Metric

What is meetings booked, and how do you measure it in Metabase?

Meetings booked counts the qualified meetings your outbound generates — the clearest leading indicator of pipeline from a sales-engagement motion. It's simple to state but easy to inflate, so the value is in counting it consistently. Measure it in Metabase from engagement data synced into a database (Outreach, Salesloft, Apollo, and others).

TL;DR — Count distinct meetings, decide whether "booked" or "held" is the unit, exclude cancellations and no-shows from held, and attribute to one rep and one sequence to avoid double-counting.

How is meetings booked defined?

The count is simple; the qualifiers are where teams disagree:

  • Booked — a meeting was scheduled. Good for measuring outbound activity and momentum.
  • Held — the meeting actually happened. Closer to real pipeline, because it excludes no-shows and cancellations.

Both are valid. Report a held rate (held ÷ booked) alongside the raw count so a spike in bookings that never happen doesn't look like success.

What counts as a meeting?

  • Decide the unit: distinct prospects with a meeting, or distinct meeting events.
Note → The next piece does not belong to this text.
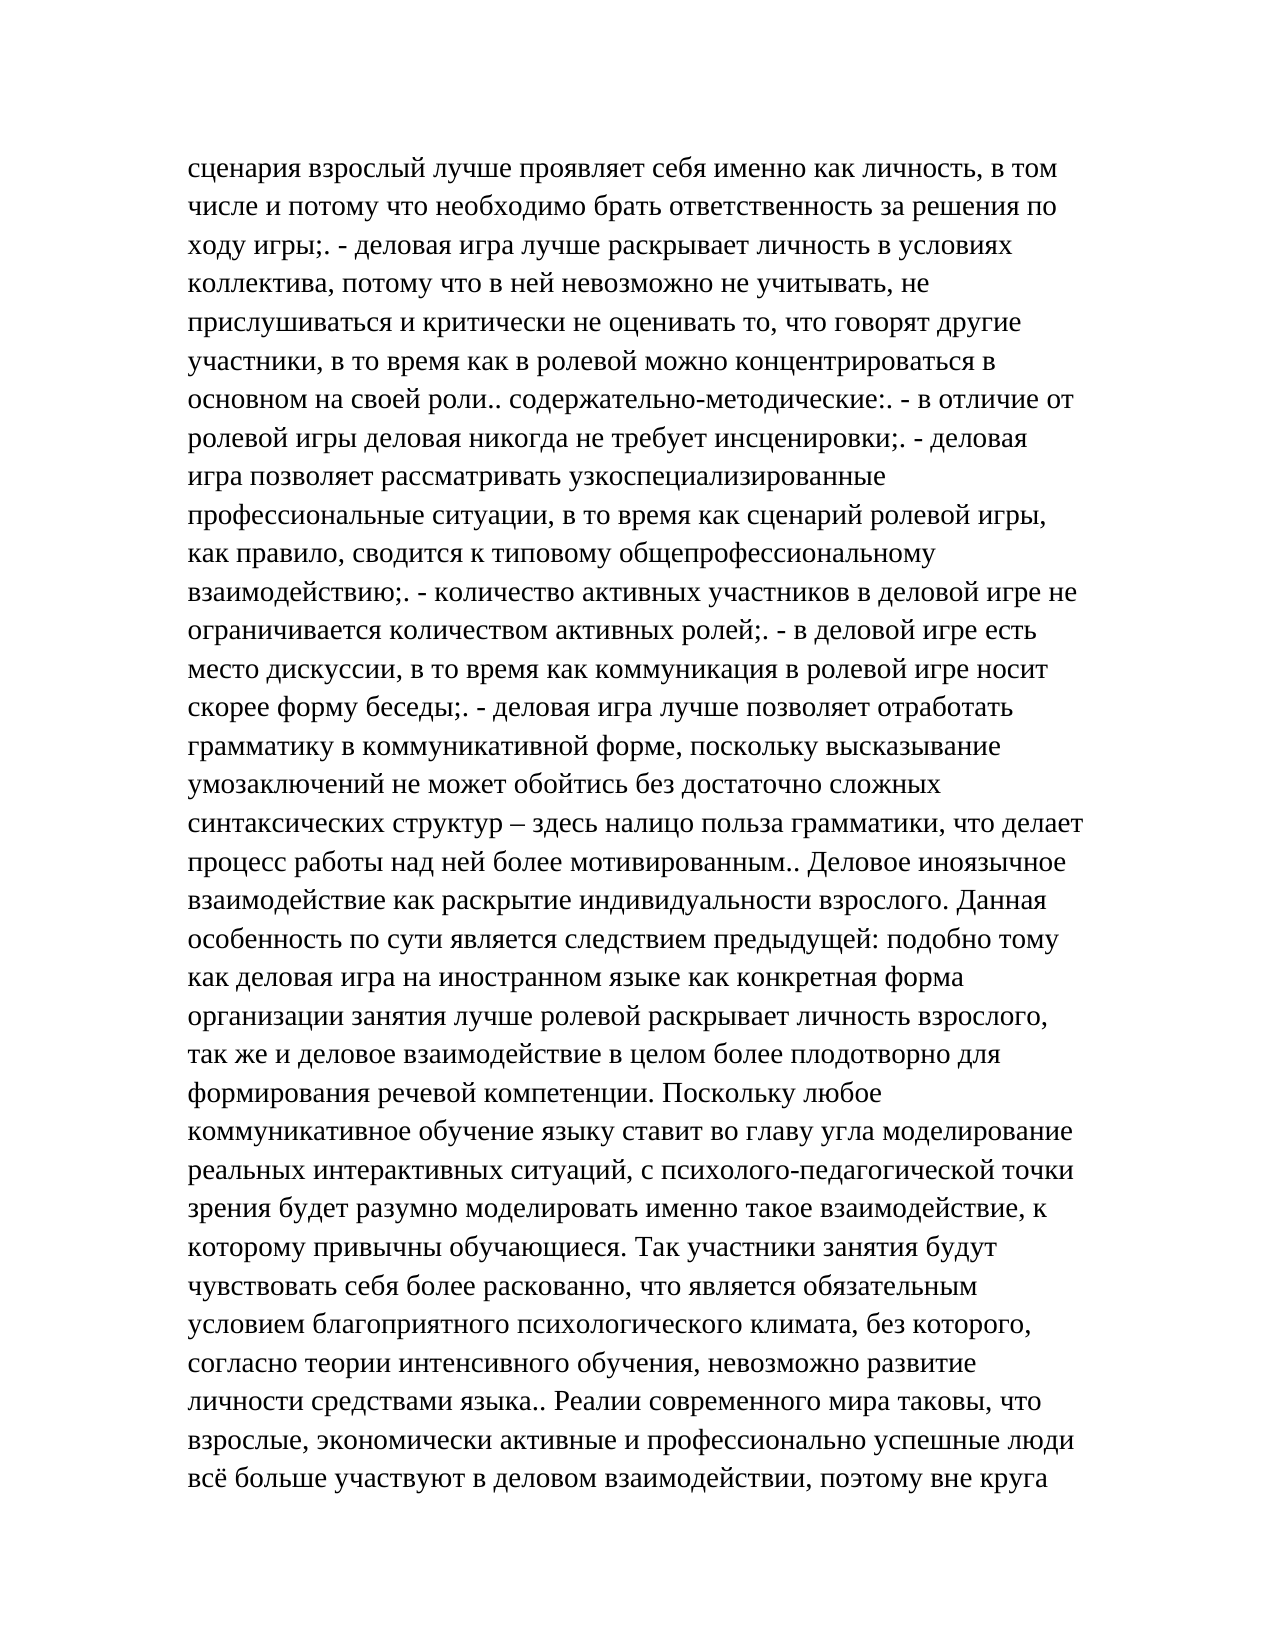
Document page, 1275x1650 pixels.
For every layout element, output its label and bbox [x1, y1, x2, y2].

text [187, 150, 1087, 1494]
Reschedules should not create a second meeting.
  • Attribute each meeting to one rep and one sequence so team totals add up.
  • Exclude internal meetings and non-sales calendar events with an explicit filter or meeting type.

What data does meetings booked need?

  • A meetings table with a booked_at timestamp.
  • A status to separate booked, held, canceled, and no-show.
  • A person/prospect key and an owner to attribute and de-duplicate.
  • Segmentation columns: rep, sequence, segment, and source.

SQL patterns

Meetings booked by month (distinct people)PostgreSQL
SELECT
  date_trunc('month', mt.booked_at) AS month,
  COUNT(DISTINCT mt.person_id)      AS meetings_booked
FROM modeled_meetings mt
WHERE mt.booked_at >= CURRENT_DATE - INTERVAL '12 months'
  AND mt.status <> 'canceled'
GROUP BY 1
ORDER BY 1;
Held rate by repPostgreSQL
SELECT
  u.name AS rep,
  COUNT(*)                                         AS booked,
  COUNT(*) FILTER (WHERE mt.status = 'held')       AS held,
  ROUND(
    100.0 * COUNT(*) FILTER (WHERE mt.status = 'held')
      / NULLIF(COUNT(*), 0),
    1
  ) AS held_rate_pct
FROM modeled_meetings mt
JOIN modeled_users u ON u.id = mt.user_id
WHERE mt.booked_at >= CURRENT_DATE - INTERVAL '90 days'
GROUP BY u.name
ORDER BY booked DESC;

Pitfalls

Counting no-shows as meetings.→ Booked and held are different. A rep who books many meetings that never happen isn't producing pipeline — track a held rate.
Double-counting reschedules.→ A rescheduled meeting is still one meeting. Count distinct meetings or distinct prospects, not calendar events.
Ambiguous attribution.→ If a meeting is credited to two reps or two sequences, team totals won't reconcile. Attribute to one of each.
Including internal calendar events.→ Non-sales meetings leak in unless you filter by meeting type or a booking source.

Where this metric applies

Analytics

Metrics

FAQ

Should I report meetings booked or meetings held?
Report both. Booked shows outbound momentum; held is closer to real pipeline because it excludes no-shows and cancellations. A held rate (held ÷ booked) keeps booking inflation honest.
How do I avoid double-counting reschedules?
Count distinct meetings or distinct prospects rather than calendar events, and treat a rescheduled meeting as the same meeting.
How should meetings be attributed?
Attribute each meeting to one rep and one sequence so team and channel totals reconcile. Ambiguous attribution is the most common reason totals don't add up.